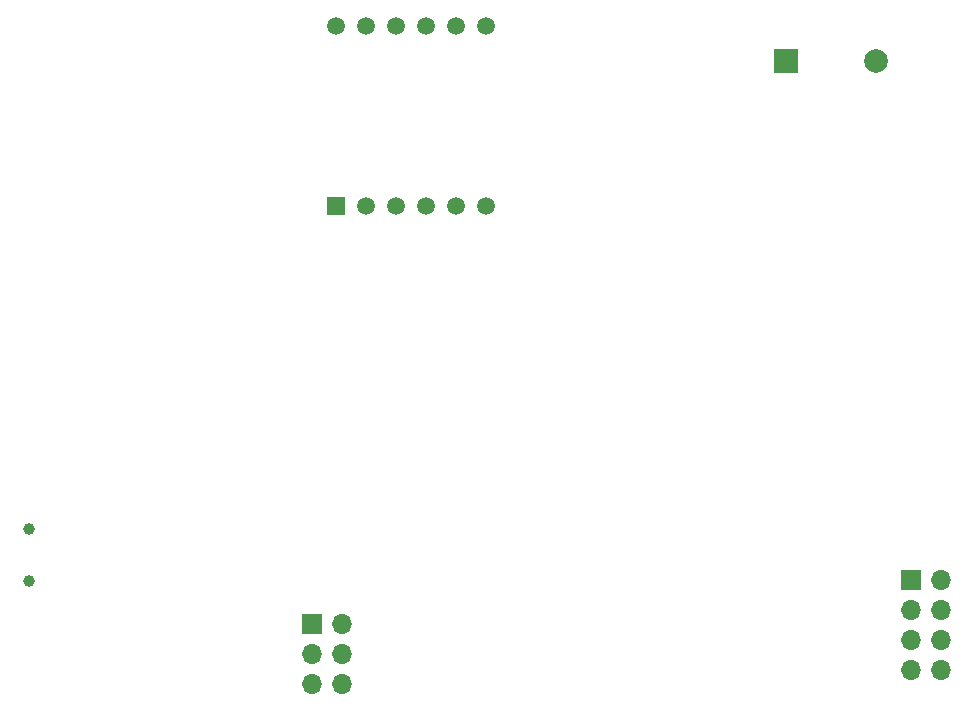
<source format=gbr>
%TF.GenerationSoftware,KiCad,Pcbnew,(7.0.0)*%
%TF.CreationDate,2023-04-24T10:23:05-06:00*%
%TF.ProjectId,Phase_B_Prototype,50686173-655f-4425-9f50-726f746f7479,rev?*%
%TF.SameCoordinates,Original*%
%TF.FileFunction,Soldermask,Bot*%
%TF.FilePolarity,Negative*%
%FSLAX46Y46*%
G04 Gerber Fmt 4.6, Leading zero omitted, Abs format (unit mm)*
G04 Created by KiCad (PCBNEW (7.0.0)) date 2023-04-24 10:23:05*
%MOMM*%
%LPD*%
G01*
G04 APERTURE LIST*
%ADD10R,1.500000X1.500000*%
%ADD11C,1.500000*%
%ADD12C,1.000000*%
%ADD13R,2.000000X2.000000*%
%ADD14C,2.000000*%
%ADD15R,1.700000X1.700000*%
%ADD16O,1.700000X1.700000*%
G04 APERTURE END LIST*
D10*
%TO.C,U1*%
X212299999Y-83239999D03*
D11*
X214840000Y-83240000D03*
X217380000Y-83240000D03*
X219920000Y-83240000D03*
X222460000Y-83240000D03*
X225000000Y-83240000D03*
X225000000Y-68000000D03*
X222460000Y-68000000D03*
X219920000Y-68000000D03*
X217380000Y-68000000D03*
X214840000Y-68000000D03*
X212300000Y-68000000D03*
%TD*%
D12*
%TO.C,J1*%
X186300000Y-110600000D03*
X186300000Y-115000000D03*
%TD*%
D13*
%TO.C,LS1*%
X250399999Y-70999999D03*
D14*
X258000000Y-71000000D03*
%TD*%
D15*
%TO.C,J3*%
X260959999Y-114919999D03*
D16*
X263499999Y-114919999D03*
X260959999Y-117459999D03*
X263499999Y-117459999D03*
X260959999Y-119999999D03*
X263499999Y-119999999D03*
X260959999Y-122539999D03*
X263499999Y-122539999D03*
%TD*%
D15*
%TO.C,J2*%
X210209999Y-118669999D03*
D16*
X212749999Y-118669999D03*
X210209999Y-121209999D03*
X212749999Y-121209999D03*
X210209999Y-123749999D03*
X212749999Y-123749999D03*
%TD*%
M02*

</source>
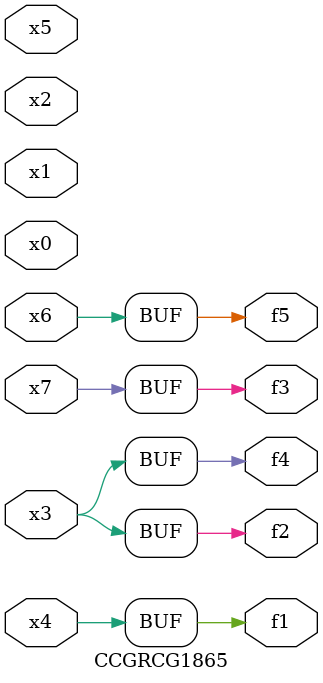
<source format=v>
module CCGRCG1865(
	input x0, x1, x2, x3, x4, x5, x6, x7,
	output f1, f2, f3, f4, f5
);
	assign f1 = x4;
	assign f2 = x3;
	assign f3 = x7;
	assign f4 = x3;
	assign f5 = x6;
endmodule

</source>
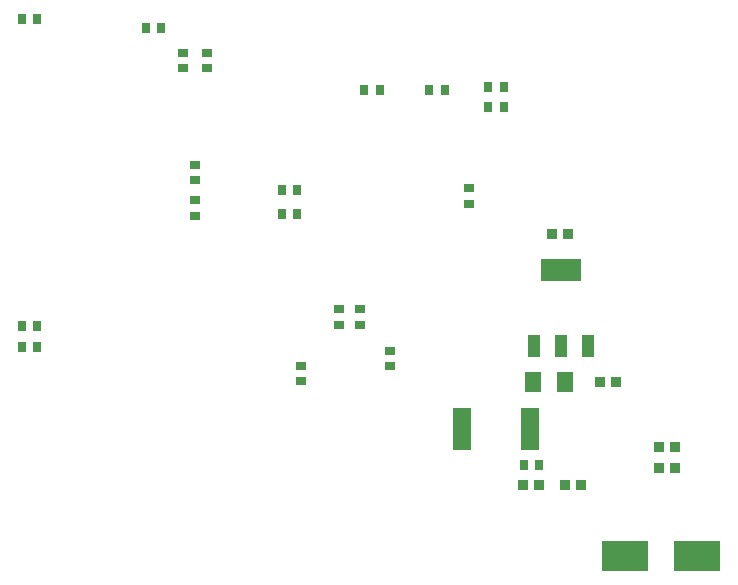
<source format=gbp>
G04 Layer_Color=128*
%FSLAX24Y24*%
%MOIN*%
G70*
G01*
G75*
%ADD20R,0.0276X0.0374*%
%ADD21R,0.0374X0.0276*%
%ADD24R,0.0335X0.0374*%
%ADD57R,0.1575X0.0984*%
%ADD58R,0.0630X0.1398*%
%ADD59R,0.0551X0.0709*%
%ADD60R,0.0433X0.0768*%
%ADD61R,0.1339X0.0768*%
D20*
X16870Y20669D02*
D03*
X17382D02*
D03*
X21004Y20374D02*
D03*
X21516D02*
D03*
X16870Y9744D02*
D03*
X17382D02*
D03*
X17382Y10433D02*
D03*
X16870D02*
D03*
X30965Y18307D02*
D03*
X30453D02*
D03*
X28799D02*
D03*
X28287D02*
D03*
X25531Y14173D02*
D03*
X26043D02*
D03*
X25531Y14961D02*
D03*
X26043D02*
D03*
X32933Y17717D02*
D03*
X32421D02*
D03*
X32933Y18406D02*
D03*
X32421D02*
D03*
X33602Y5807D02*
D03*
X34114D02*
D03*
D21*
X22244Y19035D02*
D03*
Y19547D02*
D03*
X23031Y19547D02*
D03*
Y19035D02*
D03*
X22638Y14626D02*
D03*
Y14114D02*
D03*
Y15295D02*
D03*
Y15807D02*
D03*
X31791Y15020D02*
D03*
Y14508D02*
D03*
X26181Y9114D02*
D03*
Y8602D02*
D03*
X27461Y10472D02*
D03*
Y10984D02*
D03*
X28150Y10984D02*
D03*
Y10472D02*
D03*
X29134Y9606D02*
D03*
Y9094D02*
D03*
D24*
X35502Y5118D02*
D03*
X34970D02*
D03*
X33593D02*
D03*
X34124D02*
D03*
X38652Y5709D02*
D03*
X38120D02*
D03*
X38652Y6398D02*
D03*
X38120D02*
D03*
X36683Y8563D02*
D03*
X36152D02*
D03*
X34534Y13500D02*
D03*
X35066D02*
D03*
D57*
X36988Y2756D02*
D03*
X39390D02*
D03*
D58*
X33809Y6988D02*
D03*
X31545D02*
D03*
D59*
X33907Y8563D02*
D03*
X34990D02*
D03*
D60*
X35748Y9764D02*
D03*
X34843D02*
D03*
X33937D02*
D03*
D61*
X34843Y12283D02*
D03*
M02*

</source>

Job item: In the data above, find each line where the string "KiCad" appears, then copy it.

Task response:
%TF.GenerationSoftware,KiCad,Pcbnew,(7.0.0)*%
G04 Created by KiCad (PCBNEW (7.0.0)) date 2023-04-24 10:23:05*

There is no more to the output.